Without including the pictures, copy each line below exactly as it reads.

■ ■ ■ ■ ■

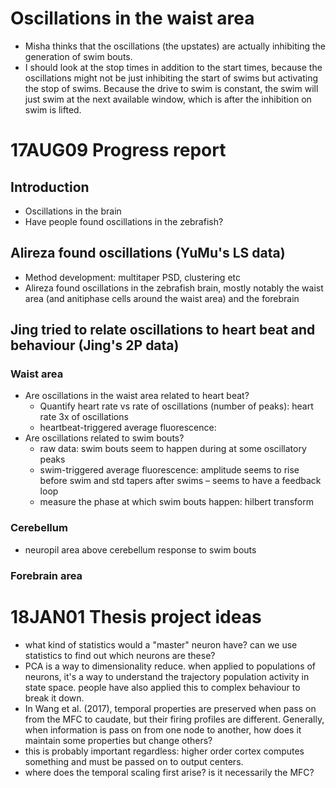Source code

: #+STARTUP: entitiespretty

* Oscillations in the waist area
- Misha thinks that the oscillations (the upstates) are actually inhibiting the generation of swim bouts.
- I should look at the stop times in addition to the start times, because the oscillations might not be just inhibiting the start of swims but activating the stop of swims. Because the drive to swim is constant, the swim will just swim at the next available window, which is after the inhibition on swim is lifted.
* 17AUG09 Progress report
** Introduction
- Oscillations in the brain
- Have people found oscillations in the zebrafish?
** Alireza found oscillations (YuMu's LS data)
- Method development: multitaper PSD, clustering etc
- Alireza found oscillations in the zebrafish brain, mostly notably the waist area (and anitiphase cells around the waist area) and the forebrain
** Jing tried to relate oscillations to heart beat and behaviour (Jing's 2P data)
*** Waist area
- Are oscillations in the waist area related to heart beat?
  - Quantify heart rate vs rate of oscillations (number of peaks): heart rate 3x of oscillations
  - heartbeat-triggered average fluorescence: 
- Are oscillations related to swim bouts?
  - raw data: swim bouts seem to happen during at some oscillatory peaks
  - swim-triggered average fluorescence: amplitude seems to rise before swim and std tapers after swims -- seems to have a feedback loop
  - measure the phase at which swim bouts happen: hilbert transform
*** Cerebellum
- neuropil area above cerebellum response to swim bouts
*** Forebrain area
* 18JAN01 Thesis project ideas
- what kind of statistics would a "master" neuron have? can we use statistics to find out which neurons are these?
- PCA is a way to dimensionality reduce. when applied to populations of neurons, it's a way to understand the trajectory population activity in state space. people have also applied this to complex behaviour to break it down.
- In Wang et al. (2017), temporal properties are preserved when pass on from the MFC to caudate, but their firing profiles are different. Generally, when information is pass on from one node to another, how does it maintain some properties but change others?
- this is probably important regardless: higher order cortex computes something and must be passed on to output centers.
- where does the temporal scaling first arise? is it necessarily the MFC?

■ ■ ■ ■ ■

=== Exercise result ===
Source code

: #+STARTUP: entitiespretty

* Oscillations in the waist area
- Misha thinks that the oscillations (the upstates) are actually inhibiting the generation of swim bouts.
- I should look at the stop times in addition to the start times, because the oscillations might not be just inhibiting the start of swims but activating the stop of swims. Because the drive to swim is constant, the swim will just swim at the next available window, which is after the inhibition on swim is lifted.
* 17AUG09 Progress report
** Introduction
- Oscillations in the brain
- Have people found oscillations in the zebrafish?
** Alireza found oscillations (YuMu's LS data)
- Method development: multitaper PSD, clustering etc
- Alireza found oscillations in the zebrafish brain, mostly notably the waist area (and anitiphase cells around the waist area) and the forebrain
** Jing tried to relate oscillations to heart beat and behaviour (Jing's 2P data)
*** Waist area
- Are oscillations in the waist area related to heart beat?
  - Quantify heart rate vs rate of oscillations (number of peaks): heart rate 3x of oscillations
  - heartbeat-triggered average fluorescence: 
- Are oscillations related to swim bouts?
  - raw data: swim bouts seem to happen during at some oscillatory peaks
  - swim-triggered average fluorescence: amplitude seems to rise before swim and std tapers after swims -- seems to have a feedback loop
  - measure the phase at which swim bouts happen: hilbert transform
*** Cerebellum
- neuropil area above cerebellum response to swim bouts
*** Forebrain area
* 18JAN01 Thesis project ideas
- what kind of statistics would a "master" neuron have? can we use statistics to find out which neurons are these?
- PCA is a way to dimensionality reduce. when applied to populations of neurons, it's a way to understand the trajectory population activity in state space. people have also applied this to complex behaviour to break it down.
- In Wang et al. (2017), temporal properties are preserved when pass on from the MFC to caudate, but their firing profiles are different. Generally, when information is pass on from one node to another, how does it maintain some properties but change others?
- this is probably important regardless: higher order cortex computes something and must be passed on to output centers.
- where does the temporal scaling first arise? is it necessarily the MFC?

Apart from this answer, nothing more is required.